Representing yourself in court can be a daunting process, but a specialist McKenzie Friend can make the process much simpler and that the case will be presented competently.
An efficient family law specialist has experience of court and the legal process. They can help to prepare the case before court, and will sit alongside the litigant in court.
They can assist with the following:
• Helping with the case papers
• Taking notes
• Offering moral support to the litigant
• Quietly giving advice on any aspect of the case, including points of law or procedure, issues the litigant may want to raise in court, and questions the litigant may wish to ask
There are occasions when the McKenzie Friend can speak for the litigant in court, but only if the judge has granted Rights of Audience. This only occurs in special circumstances.
What They Cannot Do
There are limits to what a McKenzie Friend can do. They cannot:
• Act as the litigant’s agent in relation to the proceedings
• Manage any aspect of the litigant’s case outside of court, for example, signing court documents on their behalf
• Address the court (unless Rights of Audience have been granted), make oral submissions, nor examine any witnesses
They must observe strict confidentiality in relation to any information they hear during the court case, and any documentation they read. Any breach of confidentiality is considered as a contempt of court, and may result in a fine or even imprisonment.
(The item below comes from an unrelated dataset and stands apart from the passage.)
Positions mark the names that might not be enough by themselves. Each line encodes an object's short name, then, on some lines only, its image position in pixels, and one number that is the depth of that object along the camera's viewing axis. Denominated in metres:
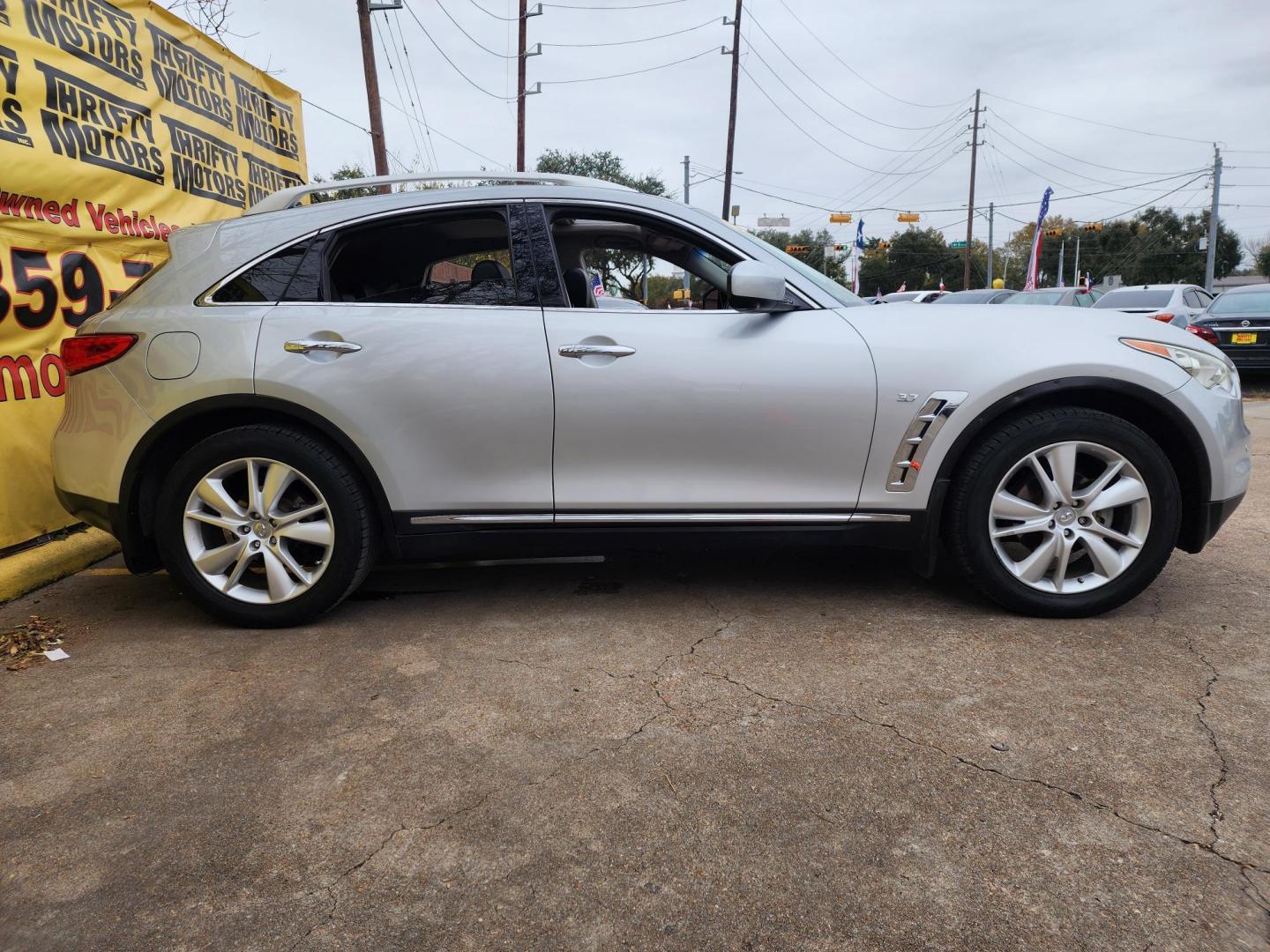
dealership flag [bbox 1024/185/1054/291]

McKenzie Friends can be very useful if a litigant has no prior experience of court and requires specialist information, a little bit of confidence, moral support or help. Even if a litigant is confident about his or her case, without experienced and knowledgeable assistance they my very well not present their case in the most effective manner. Such a family law professional can also help by taking notes in court and assisting in any negotiations outside of the court.